Perte influence au Congrès (Pork Barrel/US jobs)
Aucun fabricant US intéressé ?
Assez surprenant
@Lado. Le problème du E-7A aux Etats-Unis est dans le bureau ovale de Washington et chez les responsables civils du Pentagone. Les deux comités aux forces armées US du Sénat et de la Chambre des Représentants soutiennent le E-7A… Et les militaires de l’US Air Force également. L’actuel Chef d’Etat-major de l’US Air Force, le Général Allvin, démissionnaire(!) était encore de cela il y a 12 mois l’un de ses plus grands supporters…. Mais il a du rentrer dans le rang avec la nouvelle administration… Je l’ai bien vu, lors des séances pour les budgets 2026 devant ces 2 comités. Il était particulièrement gêné pour répondre aux questions concernant ce programme remplacé par un achat sur étagère de E-2D, un pansement sur une jambe de bois, qui ne répond pas aux besoins de l’US Air force… Les E-2D sont parfaits pour contrôler une bataille limitée aéronavale.. Mais ils ne sont absolument pas capables de gérer une grande campagne aérienne à la sauce US Air Force, multi-domaines et multi-forces… D’où cette tribune de généraux 4 étoiles à la retraite pour enjoindre le Congrès à poursuivre le programme E-7A… Le général Allvin a perdu la confiance de ses subordonnés, les commandants 4 étoiles des théâtres d’opérations de l’US Air force, en « s’aplatissant » un peu trop devant les nouvelles autorités civiles du Pentagone.. Son retrait prématuré, 2 ans avant le terme se son mandat, a des causes sérieuses… Beaucoup espèrent que le tout récent retraité Général Wilsbach, grand connaisseur du théâtre Indo-Pacifique soit nommé à sa place…
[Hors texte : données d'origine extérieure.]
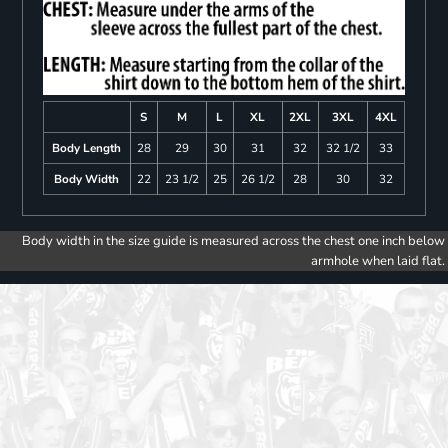
S
M
L
XL
2XL
3XL
4XL
Body Length
28
29
30
31
32
32 1/2
33
Body Width
22
23 1/2
25
26 1/2
28
30
32
Body width in the size guide is measured across the chest one inch below
armhole when laid flat.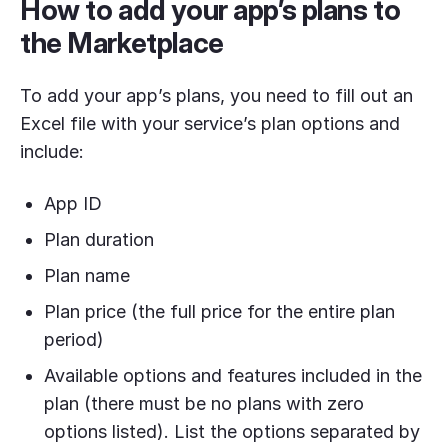
How to add your app’s plans to
the Marketplace
To add your app’s plans, you need to fill out an
Excel file with your service’s plan options and
include:
App ID
Plan duration
Plan name
Plan price (the full price for the entire plan
period)
Available options and features included in the
plan (there must be no plans with zero
options listed). List the options separated by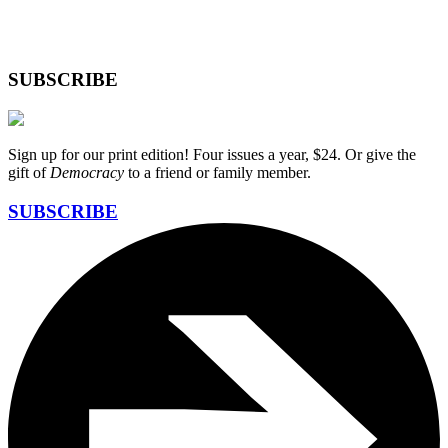
SUBSCRIBE
Sign up for our print edition! Four issues a year, $24. Or give the
gift of
Democracy
to a friend or family member.
SUBSCRIBE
Les « civils » pensent très probablement que les E-7 seront rapidement obsolètes sur le théâtre d’opération prés de la Chine(et ailleurs). Si les USA veulent garder la supériorité dans ce domaine il doivent passer à autre chose rapidement. De là à ne rien avoir en attendant mieux, en plus en plongeant les psychorigides USAF nostalgiques de la campagne Kosovo 1999, Irak 2003, dans le désarroi doctrinaire, ce n’est pas « démocratique ».
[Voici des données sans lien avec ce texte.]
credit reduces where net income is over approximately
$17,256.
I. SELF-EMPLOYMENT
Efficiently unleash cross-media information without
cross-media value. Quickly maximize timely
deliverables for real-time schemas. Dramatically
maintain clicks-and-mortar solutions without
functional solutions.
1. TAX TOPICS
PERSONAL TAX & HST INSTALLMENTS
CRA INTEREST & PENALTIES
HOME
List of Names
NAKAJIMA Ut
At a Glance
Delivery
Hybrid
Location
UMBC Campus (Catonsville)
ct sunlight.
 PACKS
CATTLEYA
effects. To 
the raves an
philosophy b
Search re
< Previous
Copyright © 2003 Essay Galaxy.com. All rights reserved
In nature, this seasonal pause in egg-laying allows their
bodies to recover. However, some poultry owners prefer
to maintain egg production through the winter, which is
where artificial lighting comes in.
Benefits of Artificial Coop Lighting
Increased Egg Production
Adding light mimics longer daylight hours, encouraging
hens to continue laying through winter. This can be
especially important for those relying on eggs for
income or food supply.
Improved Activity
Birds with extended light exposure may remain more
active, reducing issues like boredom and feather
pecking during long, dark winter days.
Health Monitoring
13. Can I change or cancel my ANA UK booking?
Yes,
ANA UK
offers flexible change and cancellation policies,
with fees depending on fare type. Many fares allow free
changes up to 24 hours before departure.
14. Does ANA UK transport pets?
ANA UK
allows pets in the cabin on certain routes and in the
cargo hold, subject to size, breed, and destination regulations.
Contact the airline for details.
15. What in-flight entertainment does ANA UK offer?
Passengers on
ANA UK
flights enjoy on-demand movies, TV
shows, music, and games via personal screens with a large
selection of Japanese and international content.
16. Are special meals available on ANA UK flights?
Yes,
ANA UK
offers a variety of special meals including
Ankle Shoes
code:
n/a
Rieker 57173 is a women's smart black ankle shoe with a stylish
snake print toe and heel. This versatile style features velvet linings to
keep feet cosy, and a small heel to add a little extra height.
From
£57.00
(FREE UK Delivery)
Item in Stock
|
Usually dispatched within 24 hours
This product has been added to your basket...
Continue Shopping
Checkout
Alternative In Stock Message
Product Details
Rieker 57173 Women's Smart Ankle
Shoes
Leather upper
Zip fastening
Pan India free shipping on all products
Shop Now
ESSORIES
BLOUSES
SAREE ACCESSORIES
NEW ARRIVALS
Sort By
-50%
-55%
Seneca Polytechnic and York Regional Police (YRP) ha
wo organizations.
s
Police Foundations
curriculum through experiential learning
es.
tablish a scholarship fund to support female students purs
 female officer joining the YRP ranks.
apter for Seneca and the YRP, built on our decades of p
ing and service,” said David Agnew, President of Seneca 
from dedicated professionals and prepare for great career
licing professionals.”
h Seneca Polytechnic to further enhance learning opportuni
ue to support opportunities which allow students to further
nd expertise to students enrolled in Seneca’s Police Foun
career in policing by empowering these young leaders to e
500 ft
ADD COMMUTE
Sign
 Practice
@VinceToto. Les « psychorigides » dont vous parlez ne contestent pas la nécessité d’avoir un système de détection et de conduite de combat basé dans l’espace. Ils contestent le fait que ce système soit déployé et opérationnel dans un laps de temps beaucoup trop court…
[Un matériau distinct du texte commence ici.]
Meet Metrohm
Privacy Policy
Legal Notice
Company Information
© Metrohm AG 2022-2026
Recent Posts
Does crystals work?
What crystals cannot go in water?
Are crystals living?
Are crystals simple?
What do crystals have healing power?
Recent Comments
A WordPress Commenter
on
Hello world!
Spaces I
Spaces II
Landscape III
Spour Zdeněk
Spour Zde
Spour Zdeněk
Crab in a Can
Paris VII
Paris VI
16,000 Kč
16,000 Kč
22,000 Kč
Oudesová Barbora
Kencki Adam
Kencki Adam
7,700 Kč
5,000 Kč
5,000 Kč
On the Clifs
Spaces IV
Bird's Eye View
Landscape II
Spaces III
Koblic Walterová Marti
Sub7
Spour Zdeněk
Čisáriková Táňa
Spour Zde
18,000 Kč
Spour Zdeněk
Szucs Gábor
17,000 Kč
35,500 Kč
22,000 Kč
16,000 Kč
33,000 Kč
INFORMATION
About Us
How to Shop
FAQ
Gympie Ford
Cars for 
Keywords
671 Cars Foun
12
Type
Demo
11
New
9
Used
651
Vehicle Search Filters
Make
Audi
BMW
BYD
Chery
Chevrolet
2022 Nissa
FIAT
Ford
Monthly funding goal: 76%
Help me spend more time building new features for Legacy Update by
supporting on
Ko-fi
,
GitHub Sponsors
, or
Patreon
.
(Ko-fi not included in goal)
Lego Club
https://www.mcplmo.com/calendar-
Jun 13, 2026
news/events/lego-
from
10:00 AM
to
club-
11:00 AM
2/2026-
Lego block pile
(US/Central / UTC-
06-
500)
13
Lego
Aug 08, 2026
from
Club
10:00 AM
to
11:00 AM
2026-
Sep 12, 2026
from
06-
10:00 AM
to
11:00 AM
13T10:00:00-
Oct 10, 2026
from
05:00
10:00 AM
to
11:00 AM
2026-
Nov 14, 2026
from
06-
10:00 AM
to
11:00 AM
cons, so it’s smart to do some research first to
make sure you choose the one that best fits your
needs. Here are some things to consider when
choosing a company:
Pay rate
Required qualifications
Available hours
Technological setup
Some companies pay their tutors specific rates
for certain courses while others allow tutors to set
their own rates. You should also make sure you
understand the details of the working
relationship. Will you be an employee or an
Les Usa ne dominent plus le sujet car même en France pour remplacer les notres, on a commandé des Globaleyes à la Suède, et pour ce qui est de l’avion, c’est un Bombardier. Intéressant de préciser que sa distance opérationnelle est de 550 kms.
@JILI. Pour l’instant, la France n’a toujours pas passé commande des Globaleye….La France ne veut pas acheter américain ni israelien, c’est tout. Pour le E-2D de la MN, avant que vous n’en parliez, c’est qu’il n’y a pas vraiment de choix.
Désolé mais la France a signé courant juin une lettre d’intention pour l’acquisition de 2 avions, et cette lettre à la valeur d’une acquisition.
@JILI. Une lettre d’intention n’engage à rien…Un contrat signé oui…
Faux. Une lettre d’intention n’a aucune valeur d’acquisition.
De même, la France a signé un contrat de levée de risques avec Airbus et Thalès pour le futur patrouilleur A321MPA. Mais ce contrat n’engage en rien sur une commande ferme.
Cette lettre a la valeur.
Les USA.
Les nÔtres.
Des GlobalEyE.
550 km.
Tu chipotes l’ami. Rien à se mettre sous la dent ?
Merci.
En effet, c’est « notre, votre ; nos, vos », mais « le nôtre, le vôtre ; les nôtres, les vôtres ».
La France espérait des commandes de frégates ou sous marins en Suède Norvège… cela n’a pas abouti, j’espère que la France va laisser tomber la Suède pour revenir sur dassault et thales.
les sièges éjectables indiens sont mieux que les takata?